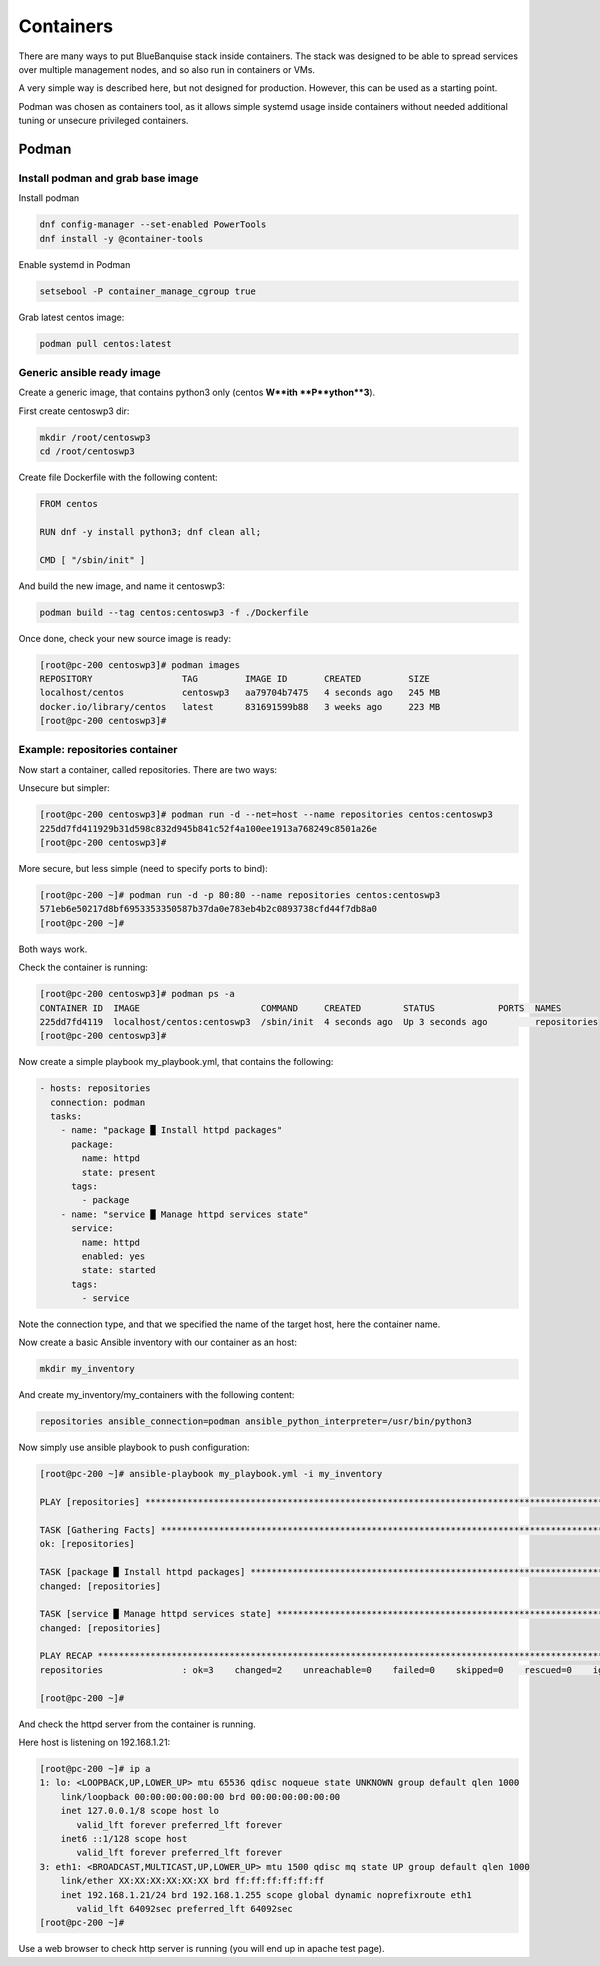 ==========
Containers
==========

There are many ways to put BlueBanquise stack inside containers.
The stack was designed to be able to spread services over multiple management
nodes, and so also run in containers or VMs.

A very simple way is described here, but not designed for production. However,
this can be used as a starting point.

Podman was chosen as containers tool, as it allows simple systemd usage inside
containers without needed additional tuning or unsecure privileged containers.

Podman
======

Install podman and grab base image
----------------------------------

Install podman

.. code-block:: text

  dnf config-manager --set-enabled PowerTools
  dnf install -y @container-tools

Enable systemd in Podman

.. code-block:: text

  setsebool -P container_manage_cgroup true

Grab latest centos image:

.. code-block:: text

  podman pull centos:latest

Generic ansible ready image
---------------------------

Create a generic image, that contains python3 only (centos **W**ith
**P**ython**3**).

First create centoswp3 dir:

.. code-block:: text

  mkdir /root/centoswp3
  cd /root/centoswp3

Create file Dockerfile with the following content:

.. code-block:: text

  FROM centos

  RUN dnf -y install python3; dnf clean all;

  CMD [ "/sbin/init" ]

And build the new image, and name it centoswp3:

.. code-block:: text

  podman build --tag centos:centoswp3 -f ./Dockerfile

Once done, check your new source image is ready:

.. code-block:: bash

  [root@pc-200 centoswp3]# podman images
  REPOSITORY                 TAG         IMAGE ID       CREATED         SIZE
  localhost/centos           centoswp3   aa79704b7475   4 seconds ago   245 MB
  docker.io/library/centos   latest      831691599b88   3 weeks ago     223 MB
  [root@pc-200 centoswp3]#

Example: repositories container
-------------------------------

Now start a container, called repositories. There are two ways:

Unsecure but simpler:

.. code-block:: bash

  [root@pc-200 centoswp3]# podman run -d --net=host --name repositories centos:centoswp3
  225dd7fd411929b31d598c832d945b841c52f4a100ee1913a768249c8501a26e
  [root@pc-200 centoswp3]#

More secure, but less simple (need to specify ports to bind):

.. code-block:: bash

  [root@pc-200 ~]# podman run -d -p 80:80 --name repositories centos:centoswp3
  571eb6e50217d8bf6953353350587b37da0e783eb4b2c0893738cfd44f7db8a0
  [root@pc-200 ~]#

Both ways work.

Check the container is running:

.. code-block:: bash

  [root@pc-200 centoswp3]# podman ps -a
  CONTAINER ID  IMAGE                       COMMAND     CREATED        STATUS            PORTS  NAMES
  225dd7fd4119  localhost/centos:centoswp3  /sbin/init  4 seconds ago  Up 3 seconds ago         repositories
  [root@pc-200 centoswp3]#

Now create a simple playbook my_playbook.yml, that contains the following:

.. code-block:: yaml

  - hosts: repositories
    connection: podman
    tasks:
      - name: "package █ Install httpd packages"
        package:
          name: httpd
          state: present
        tags:
          - package
      - name: "service █ Manage httpd services state"
        service:
          name: httpd
          enabled: yes
          state: started
        tags:
          - service

Note the connection type, and that we specified the name of the target host, here the container name.

Now create a basic Ansible inventory with our container as an host:

.. code-block:: text

  mkdir my_inventory

And create my_inventory/my_containers with the following content:

.. code-block:: text

  repositories ansible_connection=podman ansible_python_interpreter=/usr/bin/python3

Now simply use ansible playbook to push configuration:

.. code-block:: bash

  [root@pc-200 ~]# ansible-playbook my_playbook.yml -i my_inventory

  PLAY [repositories] ************************************************************************************************

  TASK [Gathering Facts] *********************************************************************************************
  ok: [repositories]

  TASK [package █ Install httpd packages] ****************************************************************************
  changed: [repositories]

  TASK [service █ Manage httpd services state] ***********************************************************************
  changed: [repositories]

  PLAY RECAP *********************************************************************************************************
  repositories               : ok=3    changed=2    unreachable=0    failed=0    skipped=0    rescued=0    ignored=0

  [root@pc-200 ~]#

And check the httpd server from the container is running.

Here host is listening on 192.168.1.21:

.. code-block:: bash

  [root@pc-200 ~]# ip a
  1: lo: <LOOPBACK,UP,LOWER_UP> mtu 65536 qdisc noqueue state UNKNOWN group default qlen 1000
      link/loopback 00:00:00:00:00:00 brd 00:00:00:00:00:00
      inet 127.0.0.1/8 scope host lo
         valid_lft forever preferred_lft forever
      inet6 ::1/128 scope host
         valid_lft forever preferred_lft forever
  3: eth1: <BROADCAST,MULTICAST,UP,LOWER_UP> mtu 1500 qdisc mq state UP group default qlen 1000
      link/ether XX:XX:XX:XX:XX:XX brd ff:ff:ff:ff:ff:ff
      inet 192.168.1.21/24 brd 192.168.1.255 scope global dynamic noprefixroute eth1
         valid_lft 64092sec preferred_lft 64092sec
  [root@pc-200 ~]#

Use a web browser to check http server is running (you will end up in apache test page).
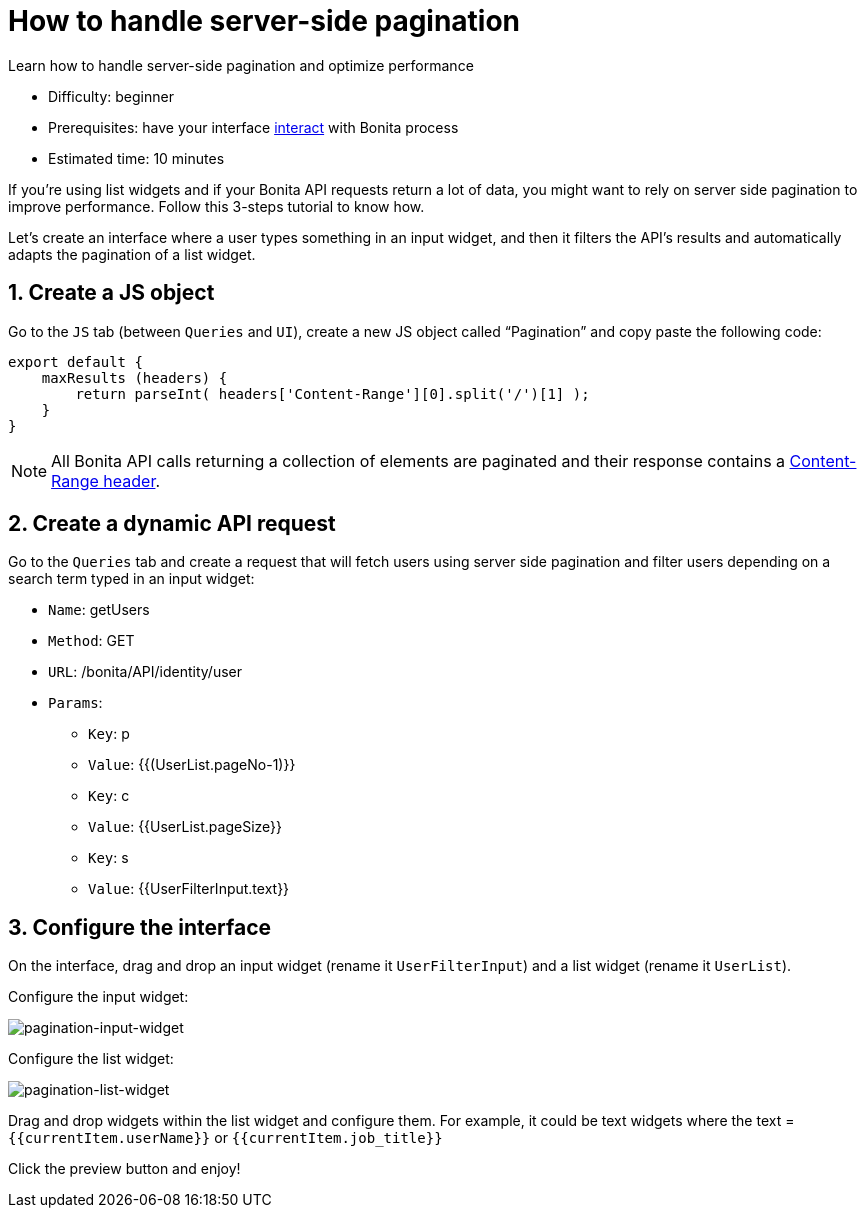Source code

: = How to handle server-side pagination
:page-aliases: applications:how-to-handle-pagination.adoc
:description: Learn how to handle server-side pagination and optimize performance

{description}

* Difficulty: beginner
* Prerequisites: have your interface xref:interact-with-your-bonita-process.adoc[interact] with Bonita process
* Estimated time: 10 minutes


If you’re using list widgets and if your Bonita API requests return a lot of data, you might want to rely on server side pagination to improve performance.
Follow this 3-steps tutorial to know how.

Let's create an interface where a user types something in an input widget, and then it filters the API’s results and automatically adapts the pagination of a list widget.

  
== 1. Create a JS object

Go to the `JS` tab (between `Queries` and `UI`), create a new JS object called “Pagination” and copy paste the following code:

[source, JS]
----
export default {
    maxResults (headers) {
        return parseInt( headers['Content-Range'][0].split('/')[1] );
    }
}
----

NOTE: All Bonita API calls returning a collection of elements are paginated and their response contains a https://developer.mozilla.org/en-US/docs/Web/HTTP/Headers/Content-Range[Content-Range header].

== 2. Create a dynamic API request

Go to the `Queries` tab and create a request that will fetch users using server side pagination and filter users depending on a search term typed in an input widget:

* `Name`: getUsers
* `Method`: GET
* `URL`: /bonita/API/identity/user
* `Params`:
    - `Key`: p
    - `Value`: {{(UserList.pageNo-1)}}
    - `Key`: c
    - `Value`: {{UserList.pageSize}}
    - `Key`: s
    - `Value`: {{UserFilterInput.text}}


== 3. Configure the interface

On the interface, drag and drop an input widget (rename it `UserFilterInput`) and a list widget (rename it `UserList`).

Configure the input widget:

image:ui-builder/guides/pagination-input-widget.png[pagination-input-widget]

  
Configure the list widget:

image:ui-builder/guides/pagination-list-widget.png[pagination-list-widget]


Drag and drop widgets within the list widget and configure them. For example, it could be text widgets where the text = `{{currentItem.userName}}` or `{{currentItem.job_title}}`

Click the preview button and enjoy!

▶ [WHAT THE TASK ASKS]
A word-for-word copy of the material is required; pictures stay out of it.

▶ [TASK OUTPUT]
 ==========
Containers
==========

There are many ways to put BlueBanquise stack inside containers.
The stack was designed to be able to spread services over multiple management
nodes, and so also run in containers or VMs.

A very simple way is described here, but not designed for production. However,
this can be used as a starting point.

Podman was chosen as containers tool, as it allows simple systemd usage inside
containers without needed additional tuning or unsecure privileged containers.

Podman
======

Install podman and grab base image
----------------------------------

Install podman

.. code-block:: text

  dnf config-manager --set-enabled PowerTools
  dnf install -y @container-tools

Enable systemd in Podman

.. code-block:: text

  setsebool -P container_manage_cgroup true

Grab latest centos image:

.. code-block:: text

  podman pull centos:latest

Generic ansible ready image
---------------------------

Create a generic image, that contains python3 only (centos **W**ith
**P**ython**3**).

First create centoswp3 dir:

.. code-block:: text

  mkdir /root/centoswp3
  cd /root/centoswp3

Create file Dockerfile with the following content:

.. code-block:: text

  FROM centos

  RUN dnf -y install python3; dnf clean all;

  CMD [ "/sbin/init" ]

And build the new image, and name it centoswp3:

.. code-block:: text

  podman build --tag centos:centoswp3 -f ./Dockerfile

Once done, check your new source image is ready:

.. code-block:: bash

  [root@pc-200 centoswp3]# podman images
  REPOSITORY                 TAG         IMAGE ID       CREATED         SIZE
  localhost/centos           centoswp3   aa79704b7475   4 seconds ago   245 MB
  docker.io/library/centos   latest      831691599b88   3 weeks ago     223 MB
  [root@pc-200 centoswp3]#

Example: repositories container
-------------------------------

Now start a container, called repositories. There are two ways:

Unsecure but simpler:

.. code-block:: bash

  [root@pc-200 centoswp3]# podman run -d --net=host --name repositories centos:centoswp3
  225dd7fd411929b31d598c832d945b841c52f4a100ee1913a768249c8501a26e
  [root@pc-200 centoswp3]#

More secure, but less simple (need to specify ports to bind):

.. code-block:: bash

  [root@pc-200 ~]# podman run -d -p 80:80 --name repositories centos:centoswp3
  571eb6e50217d8bf6953353350587b37da0e783eb4b2c0893738cfd44f7db8a0
  [root@pc-200 ~]#

Both ways work.

Check the container is running:

.. code-block:: bash

  [root@pc-200 centoswp3]# podman ps -a
  CONTAINER ID  IMAGE                       COMMAND     CREATED        STATUS            PORTS  NAMES
  225dd7fd4119  localhost/centos:centoswp3  /sbin/init  4 seconds ago  Up 3 seconds ago         repositories
  [root@pc-200 centoswp3]#

Now create a simple playbook my_playbook.yml, that contains the following:

.. code-block:: yaml

  - hosts: repositories
    connection: podman
    tasks:
      - name: "package █ Install httpd packages"
        package:
          name: httpd
          state: present
        tags:
          - package
      - name: "service █ Manage httpd services state"
        service:
          name: httpd
          enabled: yes
          state: started
        tags:
          - service

Note the connection type, and that we specified the name of the target host, here the container name.

Now create a basic Ansible inventory with our container as an host:

.. code-block:: text

  mkdir my_inventory

And create my_inventory/my_containers with the following content:

.. code-block:: text

  repositories ansible_connection=podman ansible_python_interpreter=/usr/bin/python3

Now simply use ansible playbook to push configuration:

.. code-block:: bash

  [root@pc-200 ~]# ansible-playbook my_playbook.yml -i my_inventory

  PLAY [repositories] ************************************************************************************************

  TASK [Gathering Facts] *********************************************************************************************
  ok: [repositories]

  TASK [package █ Install httpd packages] ****************************************************************************
  changed: [repositories]

  TASK [service █ Manage httpd services state] ***********************************************************************
  changed: [repositories]

  PLAY RECAP *********************************************************************************************************
  repositories               : ok=3    changed=2    unreachable=0    failed=0    skipped=0    rescued=0    ignored=0

  [root@pc-200 ~]#

And check the httpd server from the container is running.

Here host is listening on 192.168.1.21:

.. code-block:: bash

  [root@pc-200 ~]# ip a
  1: lo: <LOOPBACK,UP,LOWER_UP> mtu 65536 qdisc noqueue state UNKNOWN group default qlen 1000
      link/loopback 00:00:00:00:00:00 brd 00:00:00:00:00:00
      inet 127.0.0.1/8 scope host lo
         valid_lft forever preferred_lft forever
      inet6 ::1/128 scope host
         valid_lft forever preferred_lft forever
  3: eth1: <BROADCAST,MULTICAST,UP,LOWER_UP> mtu 1500 qdisc mq state UP group default qlen 1000
      link/ether XX:XX:XX:XX:XX:XX brd ff:ff:ff:ff:ff:ff
      inet 192.168.1.21/24 brd 192.168.1.255 scope global dynamic noprefixroute eth1
         valid_lft 64092sec preferred_lft 64092sec
  [root@pc-200 ~]#

Use a web browser to check http server is running (you will end up in apache test page).
Source code

: = How to handle server-side pagination
:page-aliases: applications:how-to-handle-pagination.adoc
:description: Learn how to handle server-side pagination and optimize performance

{description}

* Difficulty: beginner
* Prerequisites: have your interface xref:interact-with-your-bonita-process.adoc[interact] with Bonita process
* Estimated time: 10 minutes


If you’re using list widgets and if your Bonita API requests return a lot of data, you might want to rely on server side pagination to improve performance.
Follow this 3-steps tutorial to know how.

Let's create an interface where a user types something in an input widget, and then it filters the API’s results and automatically adapts the pagination of a list widget.

  
== 1. Create a JS object

Go to the `JS` tab (between `Queries` and `UI`), create a new JS object called “Pagination” and copy paste the following code:

[source, JS]
----
export default {
    maxResults (headers) {
        return parseInt( headers['Content-Range'][0].split('/')[1] );
    }
}
----

NOTE: All Bonita API calls returning a collection of elements are paginated and their response contains a https://developer.mozilla.org/en-US/docs/Web/HTTP/Headers/Content-Range[Content-Range header].

== 2. Create a dynamic API request

Go to the `Queries` tab and create a request that will fetch users using server side pagination and filter users depending on a search term typed in an input widget:

* `Name`: getUsers
* `Method`: GET
* `URL`: /bonita/API/identity/user
* `Params`:
    - `Key`: p
    - `Value`: {{(UserList.pageNo-1)}}
    - `Key`: c
    - `Value`: {{UserList.pageSize}}
    - `Key`: s
    - `Value`: {{UserFilterInput.text}}


== 3. Configure the interface

On the interface, drag and drop an input widget (rename it `UserFilterInput`) and a list widget (rename it `UserList`).

Configure the input widget:

image:ui-builder/guides/pagination-input-widget.png[pagination-input-widget]

  
Configure the list widget:

image:ui-builder/guides/pagination-list-widget.png[pagination-list-widget]


Drag and drop widgets within the list widget and configure them. For example, it could be text widgets where the text = `{{currentItem.userName}}` or `{{currentItem.job_title}}`

Click the preview button and enjoy!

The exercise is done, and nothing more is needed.